The answer lies in a single word: contamination. Remind you of anything - or anywhere? It should.

There was a time when the EU (and the IMF, and the US Federal Reserve) feared that Ireland would default and that other countries might follow suit. To prevent that "contamination", they bailed us out. Thus did Ireland save the European currency - without reward.

This time round, contamination is a more real danger. Portugal or Spain - perhaps even Italy - could ponder the possibilities and decide that the "nuclear option" of default and departure might serve them better than more years of austerity, poverty and social breakdown.

Underneath lies the inescapable fact that the rulers of the EU are out of touch with their people. For example, there is a widespread belief, favoured in parts of the media, that special treatment for Greece would infuriate the Irish, the Portuguese and the Spaniards.

I don't know about the Portuguese or the Spaniards, but I wouldn't expect any Irish fury. Many of us sympathise strongly with Greece. And we are not alone.

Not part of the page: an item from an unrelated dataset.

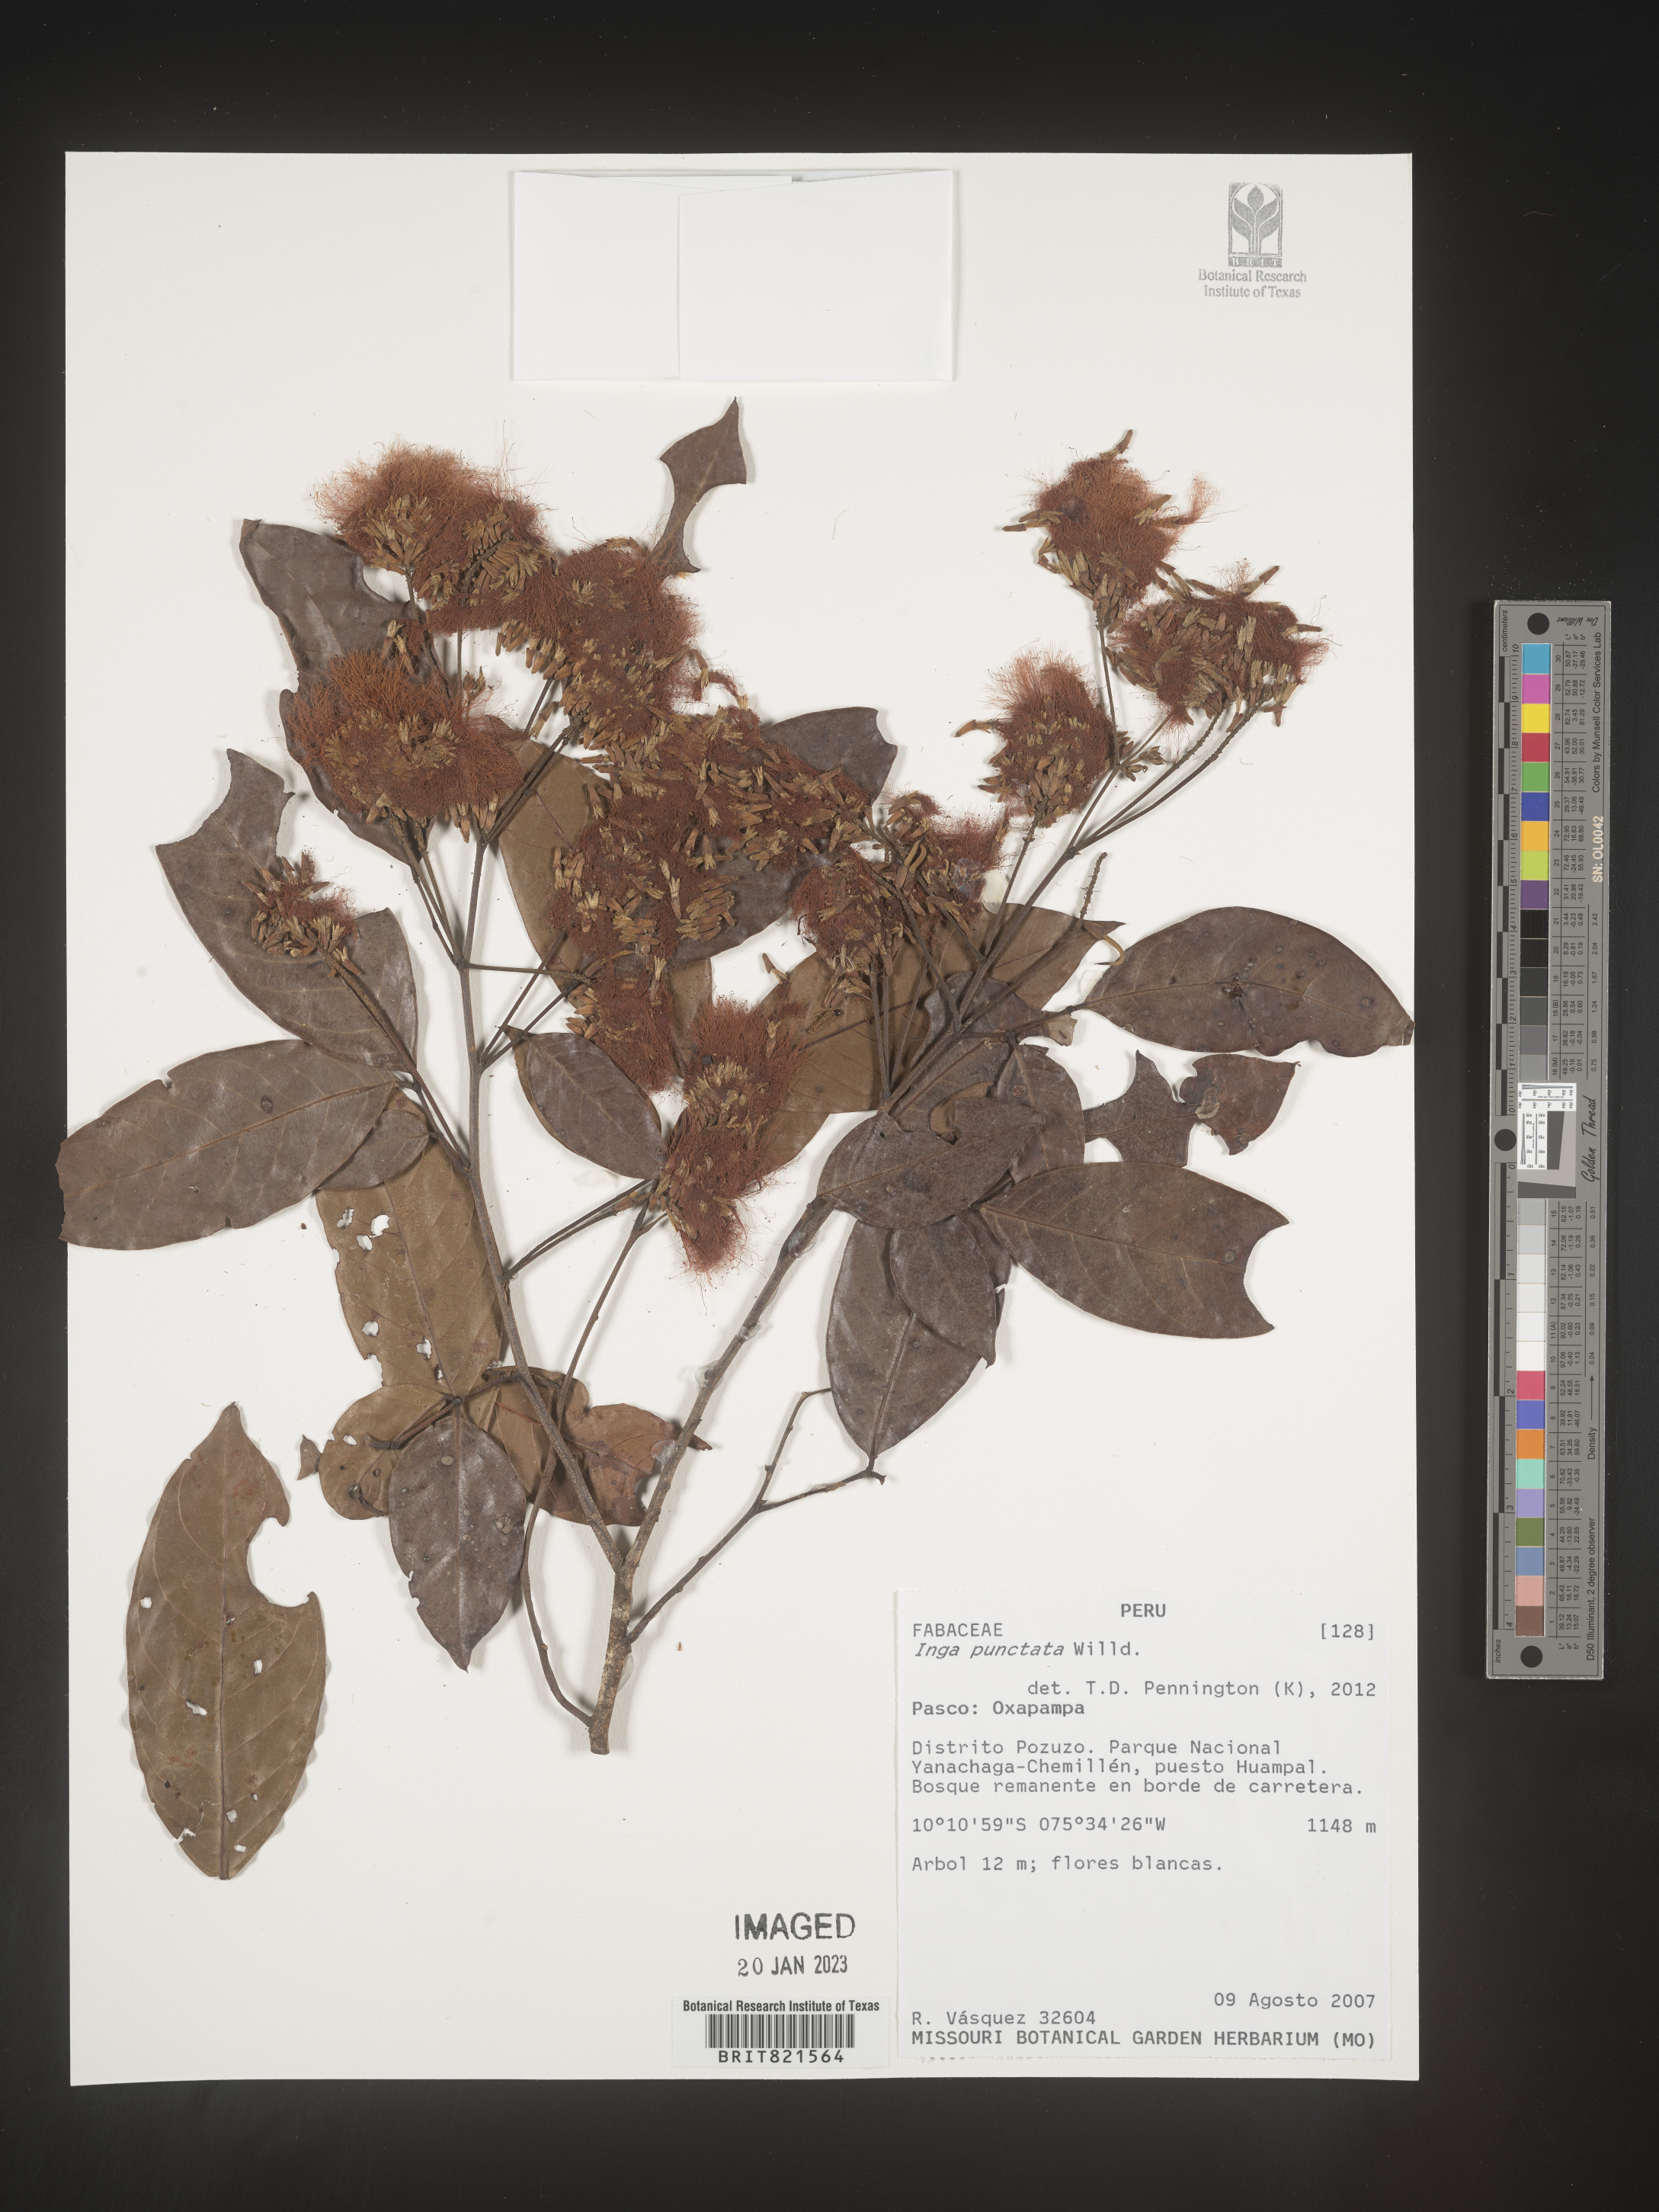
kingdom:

A European Commissioner, Pierre Moscovici, says we don't want another Waterloo, "when all Europe lined up against a single state". Only a Frenchman could make a remark like that, with its mixture of style and exaggeration.

And perhaps only a German (with Germany, knowingly or otherwise, on the edge of the same precipice as the rest of us) could make a remark like that of Angela Merkel yesterday morning. She said she had measures in train to alleviate Greek suffering. What on earth did she mean? Food parcels?

At least the chancellor speaks calmly and smoothly - unlike her finance minister, Wolfgang Schaeuble, who has come to resemble a character from Grimms' fairy tales. European affairs should be conducted with some semblance of politeness.

In reality, one measure is available which would do much more than alleviate suffering. It could end the crisis at a stroke.

Debt relief is essential. One of the world's most respected economic writers, Martin Wolf of the 'Financial Times', calls it "inevitable".

Sovereign debt has been written off countless times through the centuries.

The most striking example is that of Germany, which had half its colossal war debts forgiven.

In case you had forgotten, Greece got some debt relief - though nowhere near enough - at one stage of the present crisis. And we would all love to know more about Irish property developers.

No moral principle is endangered. If you or I can't pay our debts, we go bankrupt and our creditors lose out.

Brian Lenihan wanted to burn bondholders. We don't know what stopped him. I look forward to hearing what Brian Cowen tells the Oireachtas Banking Inquiry.

The alternative is for the EU to stagger along, losing the last shreds of its credibility, devising more and more means of "extending and pretending" while Greece brings back the drachma, Britain leaves the EU and Vladimir Putin destabilises more borders.

There's not much time left in which to start doing the sensible thing.